+++ Entries shown
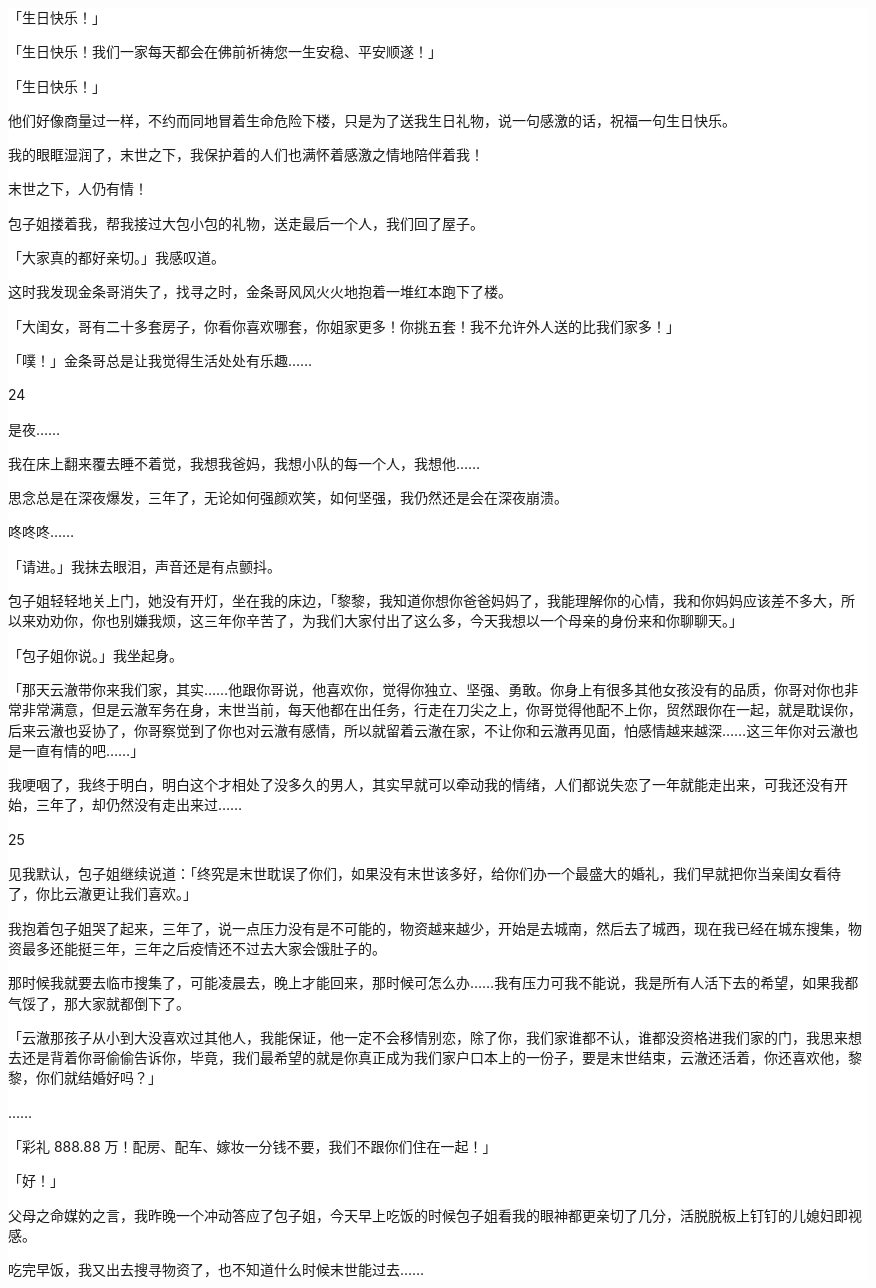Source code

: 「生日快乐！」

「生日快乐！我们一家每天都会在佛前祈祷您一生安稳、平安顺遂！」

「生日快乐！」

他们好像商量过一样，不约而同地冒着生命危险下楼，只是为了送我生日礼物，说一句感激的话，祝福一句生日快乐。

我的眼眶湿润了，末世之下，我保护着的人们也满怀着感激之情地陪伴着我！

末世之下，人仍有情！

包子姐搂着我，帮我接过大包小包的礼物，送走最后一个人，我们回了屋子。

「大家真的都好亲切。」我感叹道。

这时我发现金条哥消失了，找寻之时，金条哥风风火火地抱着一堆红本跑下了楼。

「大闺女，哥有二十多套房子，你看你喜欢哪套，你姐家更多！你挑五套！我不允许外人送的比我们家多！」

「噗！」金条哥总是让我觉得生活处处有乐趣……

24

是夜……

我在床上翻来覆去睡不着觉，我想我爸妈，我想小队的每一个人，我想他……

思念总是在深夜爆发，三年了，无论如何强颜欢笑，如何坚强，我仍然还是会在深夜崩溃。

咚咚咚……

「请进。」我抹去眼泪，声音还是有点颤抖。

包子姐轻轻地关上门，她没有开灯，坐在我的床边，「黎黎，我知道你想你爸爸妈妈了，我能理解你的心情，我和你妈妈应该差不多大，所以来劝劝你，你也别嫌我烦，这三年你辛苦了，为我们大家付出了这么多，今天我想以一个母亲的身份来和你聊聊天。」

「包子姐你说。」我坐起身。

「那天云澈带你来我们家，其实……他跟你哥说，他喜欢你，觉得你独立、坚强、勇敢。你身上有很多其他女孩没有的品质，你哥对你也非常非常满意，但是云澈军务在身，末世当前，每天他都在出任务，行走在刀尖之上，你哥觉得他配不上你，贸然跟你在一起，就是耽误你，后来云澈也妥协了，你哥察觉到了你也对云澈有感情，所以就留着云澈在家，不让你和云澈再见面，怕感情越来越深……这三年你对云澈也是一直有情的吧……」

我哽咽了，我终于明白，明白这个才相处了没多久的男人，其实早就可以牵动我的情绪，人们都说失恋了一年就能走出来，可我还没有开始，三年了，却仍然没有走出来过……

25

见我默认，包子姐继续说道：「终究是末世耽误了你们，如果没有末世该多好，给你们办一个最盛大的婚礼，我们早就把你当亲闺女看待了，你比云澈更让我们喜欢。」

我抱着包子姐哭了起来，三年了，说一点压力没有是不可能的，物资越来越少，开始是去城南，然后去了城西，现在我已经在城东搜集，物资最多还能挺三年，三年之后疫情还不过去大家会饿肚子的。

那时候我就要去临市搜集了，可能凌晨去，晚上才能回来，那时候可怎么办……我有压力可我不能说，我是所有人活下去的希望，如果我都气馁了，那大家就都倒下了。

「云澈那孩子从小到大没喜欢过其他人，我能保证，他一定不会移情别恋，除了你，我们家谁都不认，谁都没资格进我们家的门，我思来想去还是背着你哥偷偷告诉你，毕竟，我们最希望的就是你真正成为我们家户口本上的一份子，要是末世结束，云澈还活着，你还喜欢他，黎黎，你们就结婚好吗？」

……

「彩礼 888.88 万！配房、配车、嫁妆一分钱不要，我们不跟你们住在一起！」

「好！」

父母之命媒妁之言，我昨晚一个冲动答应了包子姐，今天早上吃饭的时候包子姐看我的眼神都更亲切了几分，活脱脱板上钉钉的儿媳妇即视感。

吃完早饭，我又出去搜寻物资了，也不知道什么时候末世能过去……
++++++
- Work instruction
Starting with the line containing "我哽咽了，我终于明白，明白这" and continuing through the end of the listing, rename "包子姐" to "包子嫂" wherever it appears and leave all other text unchanged. Reproduce only those lines.

- Exercise response
我哽咽了，我终于明白，明白这个才相处了没多久的男人，其实早就可以牵动我的情绪，人们都说失恋了一年就能走出来，可我还没有开始，三年了，却仍然没有走出来过……

25

见我默认，包子嫂继续说道：「终究是末世耽误了你们，如果没有末世该多好，给你们办一个最盛大的婚礼，我们早就把你当亲闺女看待了，你比云澈更让我们喜欢。」

我抱着包子嫂哭了起来，三年了，说一点压力没有是不可能的，物资越来越少，开始是去城南，然后去了城西，现在我已经在城东搜集，物资最多还能挺三年，三年之后疫情还不过去大家会饿肚子的。

那时候我就要去临市搜集了，可能凌晨去，晚上才能回来，那时候可怎么办……我有压力可我不能说，我是所有人活下去的希望，如果我都气馁了，那大家就都倒下了。

「云澈那孩子从小到大没喜欢过其他人，我能保证，他一定不会移情别恋，除了你，我们家谁都不认，谁都没资格进我们家的门，我思来想去还是背着你哥偷偷告诉你，毕竟，我们最希望的就是你真正成为我们家户口本上的一份子，要是末世结束，云澈还活着，你还喜欢他，黎黎，你们就结婚好吗？」

……

「彩礼 888.88 万！配房、配车、嫁妆一分钱不要，我们不跟你们住在一起！」

「好！」

父母之命媒妁之言，我昨晚一个冲动答应了包子嫂，今天早上吃饭的时候包子嫂看我的眼神都更亲切了几分，活脱脱板上钉钉的儿媳妇即视感。

吃完早饭，我又出去搜寻物资了，也不知道什么时候末世能过去……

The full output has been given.